Why the 70% gap persists ?
ChipBench’s 2026 rerun still shows AI at about 30% for RTL generation and formal property writing. It excels at log parsing, fails at architectural reasoning. RISC-V makes this worse because the ISA evolves faster than model training data.
Hallucination risk is acknowledged by the EDA vendors themselves. Even Cadence admits : “engineers need to remain in the driving seat. If a customer finds one out of one hundred assertions generated by AI is wrong, the engineer must review results step by step. Relying solely on the agent is risky”.
Cost is the second limit. A full SoC context can burn $2k in tokens per run. For cost-sensitive design houses, including the Indian startups in T-Hub’s semiconductor cohort, that’s a real budget decision.
The TakeawaysÂ
Treat AI as a filter, not a fixer.
Use it for spec parsing, failure classification, and coverage suggestions. Keep formal verification, security proof, and ISA compliance sign-off human-owned.
The metric that matters is not “AI vs engineer” but time-to-green-regression. Teams using agentic debug report 40 to 60 percent fewer debug hours, with no change in escape rate.
Bottom line: AI hasn’t fixed RISC-V verification. It has made RISC-V’s flexibility economically viable to verify at scale, provided you keep the expert in the loop.

* Given data:
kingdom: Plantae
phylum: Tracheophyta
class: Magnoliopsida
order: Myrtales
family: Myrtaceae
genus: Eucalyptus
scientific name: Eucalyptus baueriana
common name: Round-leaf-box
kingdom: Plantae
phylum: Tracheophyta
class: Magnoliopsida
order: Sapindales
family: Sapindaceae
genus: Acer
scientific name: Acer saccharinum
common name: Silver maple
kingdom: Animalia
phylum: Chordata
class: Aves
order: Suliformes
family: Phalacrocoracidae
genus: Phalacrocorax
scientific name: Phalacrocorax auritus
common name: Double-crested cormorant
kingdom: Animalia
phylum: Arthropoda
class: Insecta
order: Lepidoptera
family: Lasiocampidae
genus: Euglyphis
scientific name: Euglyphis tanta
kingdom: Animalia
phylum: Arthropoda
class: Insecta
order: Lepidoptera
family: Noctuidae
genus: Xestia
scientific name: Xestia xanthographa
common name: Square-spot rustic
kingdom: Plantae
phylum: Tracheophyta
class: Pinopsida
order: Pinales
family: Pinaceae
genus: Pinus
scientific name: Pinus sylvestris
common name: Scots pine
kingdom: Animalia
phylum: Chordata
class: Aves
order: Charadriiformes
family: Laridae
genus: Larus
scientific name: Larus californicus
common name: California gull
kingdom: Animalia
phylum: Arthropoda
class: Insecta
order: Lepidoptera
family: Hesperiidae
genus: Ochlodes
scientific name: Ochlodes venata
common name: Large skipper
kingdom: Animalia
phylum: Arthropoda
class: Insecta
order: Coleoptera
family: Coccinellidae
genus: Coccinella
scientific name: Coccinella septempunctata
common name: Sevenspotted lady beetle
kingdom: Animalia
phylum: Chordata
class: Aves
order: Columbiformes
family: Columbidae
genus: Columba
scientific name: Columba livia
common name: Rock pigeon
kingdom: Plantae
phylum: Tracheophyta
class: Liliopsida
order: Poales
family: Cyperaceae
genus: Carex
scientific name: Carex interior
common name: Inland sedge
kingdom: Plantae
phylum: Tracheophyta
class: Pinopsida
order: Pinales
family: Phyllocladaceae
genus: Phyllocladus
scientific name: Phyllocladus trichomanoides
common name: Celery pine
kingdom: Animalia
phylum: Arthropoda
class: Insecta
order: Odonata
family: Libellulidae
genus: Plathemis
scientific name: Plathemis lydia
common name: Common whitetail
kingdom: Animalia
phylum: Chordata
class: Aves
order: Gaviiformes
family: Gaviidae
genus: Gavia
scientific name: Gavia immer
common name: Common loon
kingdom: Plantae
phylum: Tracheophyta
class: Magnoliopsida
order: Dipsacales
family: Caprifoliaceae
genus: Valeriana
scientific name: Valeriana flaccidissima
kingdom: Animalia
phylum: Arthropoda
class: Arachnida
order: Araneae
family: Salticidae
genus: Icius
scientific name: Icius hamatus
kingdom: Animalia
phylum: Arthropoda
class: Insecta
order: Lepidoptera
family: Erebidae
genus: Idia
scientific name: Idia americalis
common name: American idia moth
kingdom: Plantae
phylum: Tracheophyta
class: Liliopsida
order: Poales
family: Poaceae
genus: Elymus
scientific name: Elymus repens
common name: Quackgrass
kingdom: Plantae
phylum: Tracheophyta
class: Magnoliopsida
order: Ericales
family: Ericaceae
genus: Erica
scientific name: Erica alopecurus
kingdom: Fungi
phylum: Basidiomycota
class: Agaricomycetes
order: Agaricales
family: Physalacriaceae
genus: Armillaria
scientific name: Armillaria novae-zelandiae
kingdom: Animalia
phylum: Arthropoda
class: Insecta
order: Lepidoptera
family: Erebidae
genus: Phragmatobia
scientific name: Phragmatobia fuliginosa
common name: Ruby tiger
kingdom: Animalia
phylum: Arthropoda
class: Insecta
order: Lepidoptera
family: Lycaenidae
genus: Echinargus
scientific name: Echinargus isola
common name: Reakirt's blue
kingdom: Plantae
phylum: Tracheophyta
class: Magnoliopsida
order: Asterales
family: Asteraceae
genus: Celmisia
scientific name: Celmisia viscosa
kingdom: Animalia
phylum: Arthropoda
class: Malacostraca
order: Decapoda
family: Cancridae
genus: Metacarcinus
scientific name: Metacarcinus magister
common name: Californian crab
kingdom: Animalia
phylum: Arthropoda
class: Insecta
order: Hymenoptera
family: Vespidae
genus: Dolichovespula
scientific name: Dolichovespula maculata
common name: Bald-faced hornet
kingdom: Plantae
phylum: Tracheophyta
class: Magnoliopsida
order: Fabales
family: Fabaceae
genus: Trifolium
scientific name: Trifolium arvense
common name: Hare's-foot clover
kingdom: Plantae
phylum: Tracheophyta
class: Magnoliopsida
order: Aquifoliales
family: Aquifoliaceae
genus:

* Instruction: Print the text on AI in RISC-V verification from "Hallucination risk is" to "real budget decision.". The data isn't needed for this.

* Final result:
Hallucination risk is acknowledged by the EDA vendors themselves. Even Cadence admits : “engineers need to remain in the driving seat. If a customer finds one out of one hundred assertions generated by AI is wrong, the engineer must review results step by step. Relying solely on the agent is risky”.
Cost is the second limit. A full SoC context can burn $2k in tokens per run. For cost-sensitive design houses, including the Indian startups in T-Hub’s semiconductor cohort, that’s a real budget decision.